05 January, 2018 — By Dan Carrier

A NEW year – but will it be the same old, same old for movie-goers?

As studios face increased competition due to changes in how we watch films, last year’s box office records show that they are increasingly playing it safe – which means plenty of sequels, remakes and re-imaginings.

In the UK in 2017, the biggest box office draw was the Disney hit Beauty and the Beast, a live action remake of their animated version from 1991 (and, of course, a play on the 1740 fairy tale by Gabrielle-Suzanne Barbot de Villeneuve).
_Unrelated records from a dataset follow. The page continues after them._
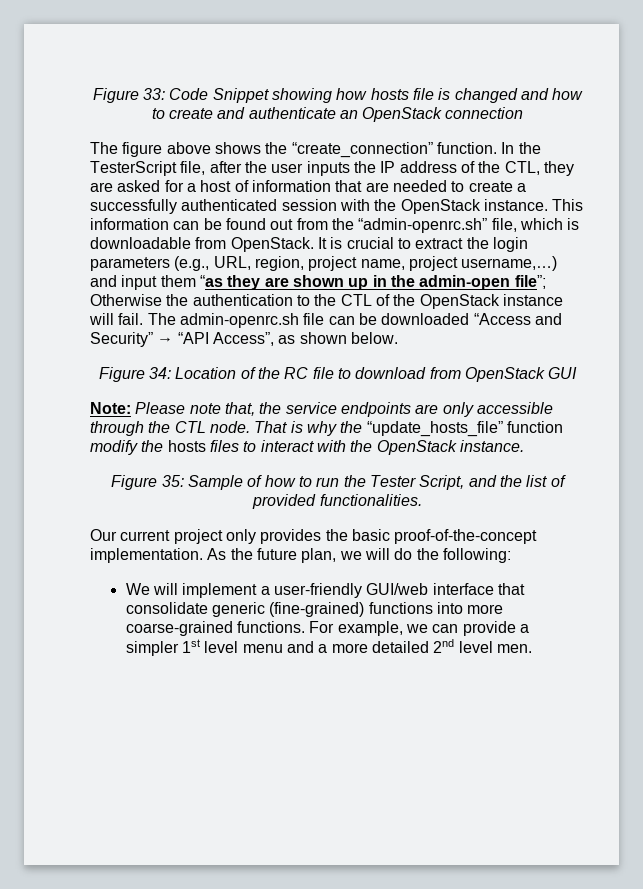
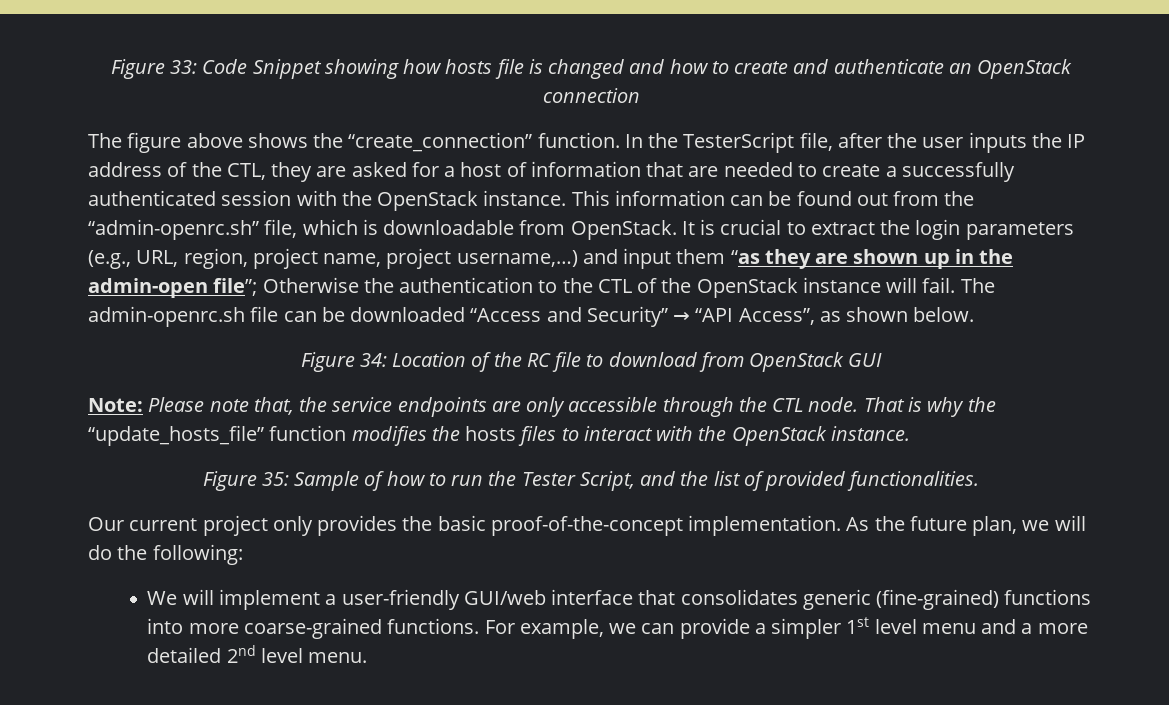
[90,440,138,455] modify -> [351,426,427,446] modifies
[125,602,208,614] consolidate -> [680,589,798,605] consolidates
[497,644,533,653] men. -> [308,652,368,663] menu.

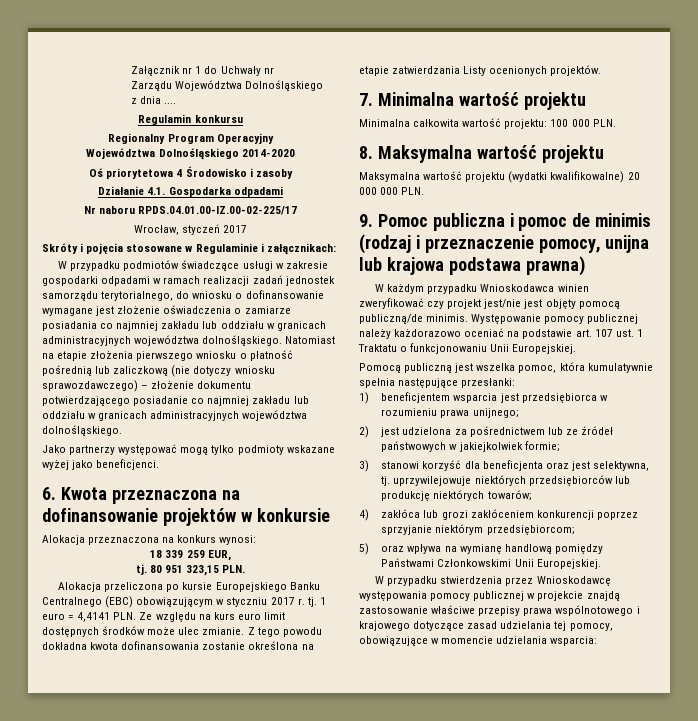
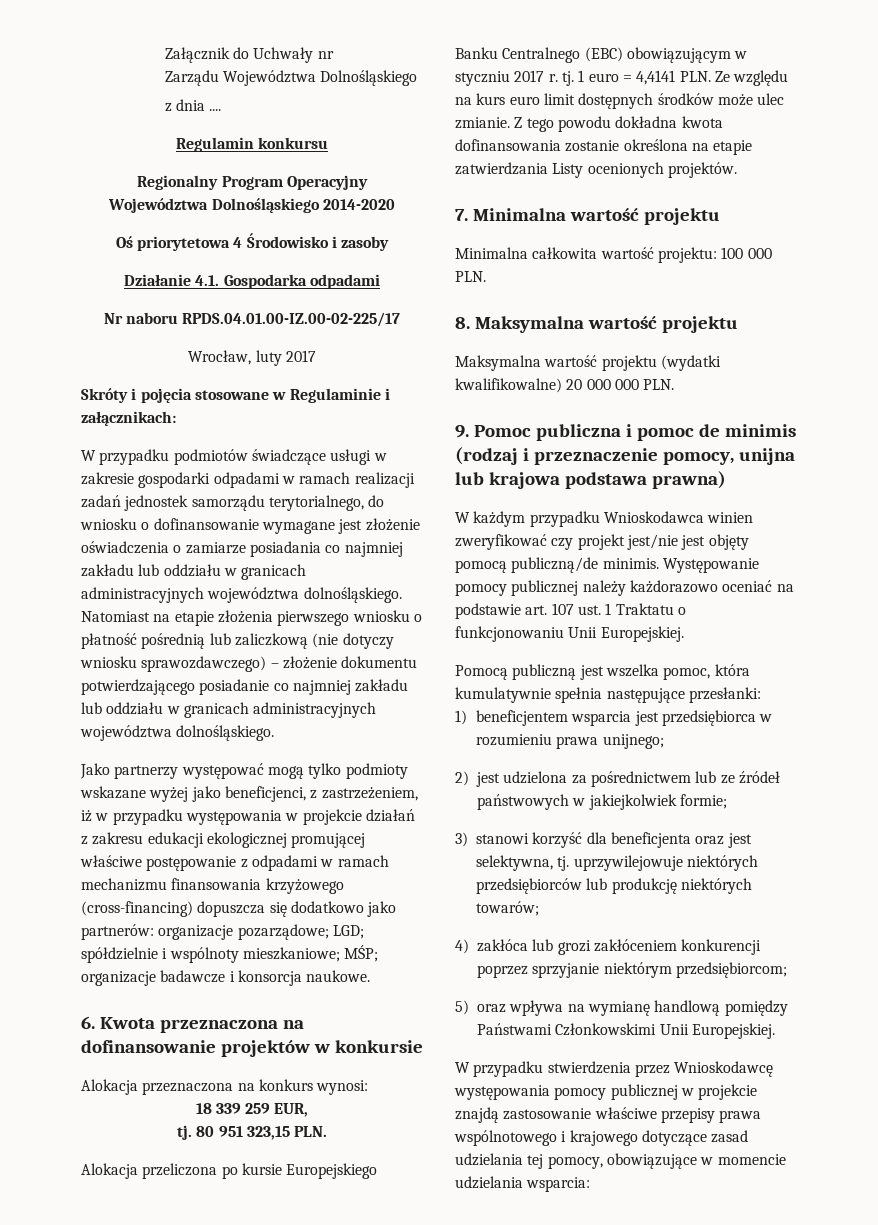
[182,66,202,74] nr 1 -> (230, 55) none
[181,224,220,235] styczeń -> [255,350,282,366] luty
[96,459,160,470] beneficjenci. -> [224,786,418,802] [81,809,415,825] [81,832,366,848] [80,855,389,871] [81,878,344,894] [81,901,397,917] [81,924,364,940] [81,945,379,963] [81,970,371,986] beneficjenci, z zastrzeżeniem, iż w przypadku występowania w projekcie działań z zakresu edukacji ekologicznej promującej właściwe postępowanie z odpadami w ramach mechanizmu finansowania krzyżowego (cross-financing) dopuszcza się dodatkowo jako partnerów: organizacje pozarządowe; LGD; spółdzielnie i wspólnoty mieszkaniowe; MŚP; organizacje badawcze i konsorcja naukowe.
Although its subject matter has interested previous film-makers, Christopher Nolan’s blockbuster Dunkirk bucked the trend by coming in at number two, but was the only non-remake or sequel in the UK’s top 10 movies.

The same story is mimicked over in the USA – costly sequels were the order of the day, filling every spot in the top 10.

The Last Jedi (pictured) took tickets sales past the $11 billion mark, just slightly below the number sold last year. But film industry watchers believe such successes are masking deeper, long-term problems.

According to a report in The Economist in December, tickets sales have declined to their lowest point since the early 1970s and that critics’ websites such as Rotten Tomatoes can kill films before they are released.

It makes it even more important for studios to recognise small budget films can be brilliant, too, if they get the story-telling right. Whopping costs create a risk-averse atmosphere and is a self-fulfilling prophecy in the slow death of cinema-going as a leisure pursuit.